There is a strong father/son element in baseball (see "Field of Dreams"), and there's a lot of that going on here. It's why I went to fairly great lengths to take my own son to game 4, and why I've been thrilled that he's embraced the Cardinal faith of his father with great zeal. So it's hard not to be happy for them. Heading into game four, Simmons quoted some of the posters from a Red Sox website, as they closed in on victory:
That's why baseball's not like any other sport. It just isn't.
- "Win it for my Grandfather (1917-2004) who never got to see the Red Sox win it all but always believed. And for my Dad who watches each and every game wishing his Dad was there to watch with him."
- "Win it for my 10-year-old son Charlie who fell asleep listening to Game 7 of the 2003 ALCS assuming the Sox would win. When he awakened the next morning, he asked me, eagerly, "Did we win, Dad?" When I told him, gently, No, we did not win, his anguished moan startled me. I knew I had raised him as a Red Sox fan and I began to question whether that was a good thing."
- "Win it for my grandfather, who succumbed to Alzheimer's in 2002. In one of my last conversations with him, he asked me how Ted Williams was doing. During Game 7 on October 20, his birthday, he was smiling down on the Red Sox."
- "Win it for my boss, a dear friend who lost his dad unexpectedly in March of this year. More than once this season, I've seen him glance at the phone after a game, half-expecting his father to call to commiserate, rejoice, or just shoot the breeze -- I've also seen the sadness in his eyes as he realizes that the call isn't coming. Win it for his dad, a lifelong fan who never had the opportunity to witness his beloved team taking it all."
Still, I have to wonder if the victory might not leave the Sox fans feeling a bit empty after the euphoria wears off. I know that most Red Sox fans have ridiculed the notion that it was a bad thing to have the "curse" removed, but I'm not sure we should be so quick to dismiss the idea, absurd as it might seem at first blush.
A major piece of the identity of the Red Sox fans has been taken away. Of course, they wanted it to be taken away and they're glad it was taken away. But in their heart of hearts, I wonder if a year or two or ten down the road, they might not miss it more than a little bit. Boston fans (whether they admit it or not) milked that legacy. They thrived on it. They reveled in the "cursed, lovable loser" image, at fate being cosmically aligned against them.
(If you don't believe me, check out nearly any randomly chosen 15 minute segment from [Sox fan] Ken Burns' 9-part, 18-hour epic documentary "Baseball." Two-thirds of the entire program seemed to about the poor, bedraggled, cursed Red Sox. "Here's Doris Kearns Goodwin on the hearbreak of being a Red Sox fan.
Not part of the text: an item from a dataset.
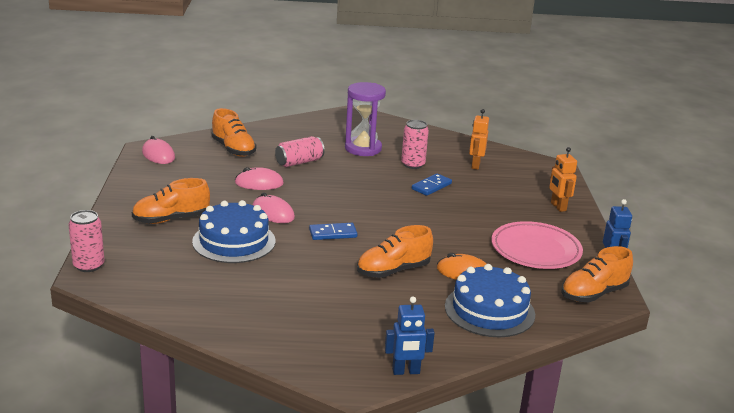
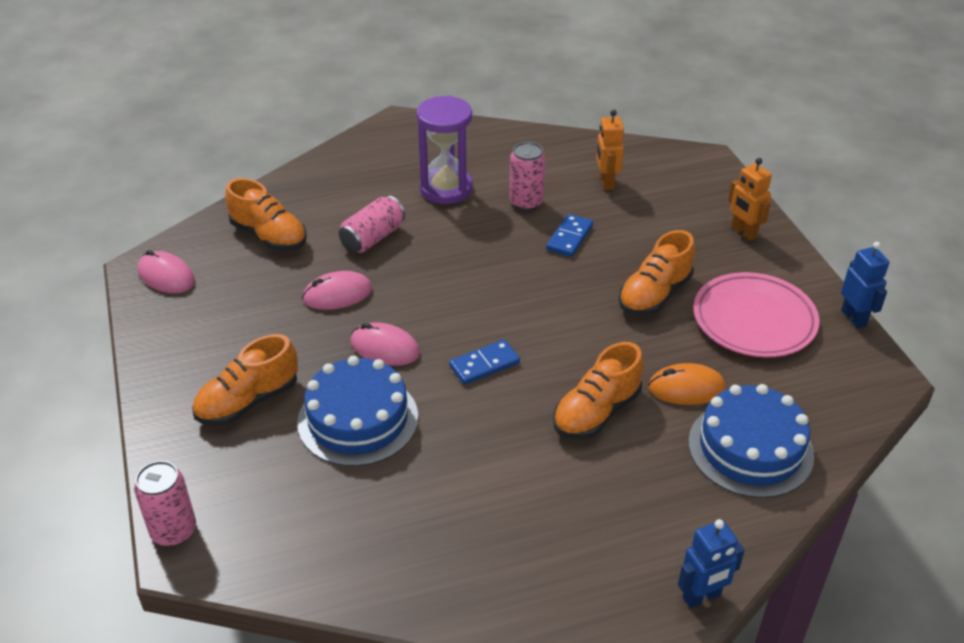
camera: 15 degrees left, 15 degrees up
orange shoe [562,246,633,302] -> orange shoe moved to [619,230,695,315]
Now here's Stephen Jay Gould on fate conspiring against the Red Sox. Oh, by the way, Stan Musial and Al Kaline's careers happened. Now here's former Sox pitcher Bill 'Spaceman' Lee on the Curse of the Bambino...")
It's like the proverbial guy who walks with a cane for years until being cured of his malady. After a while, he finds that he had grown quite attached to the cain and misses it, even though being cured had been his deepest desire. I'm truly glad for Red Sox fans like the sons above who have been waiting all their lives to celebrate this with their fathers.
Simmons said in yesterday's column:
The Red Sox were about to win the World Series. And I was about to become Just Another Baseball Fan again.They got what they wanted. They're now Just Another Baseball Fan again. I hope they'll find it's what they always hoped it would be. But I just wonder.....
Because that's all we ever wanted. Nobody understood that. Outsiders made up fake curses, called us losers, pointed to a legacy of failure, questioned our sanity. We kept hoping. We kept the faith.
I keep thinking of Alexander the Great.
"When Alexander saw the breadth of his domain, he wept for there were no more worlds to conquer."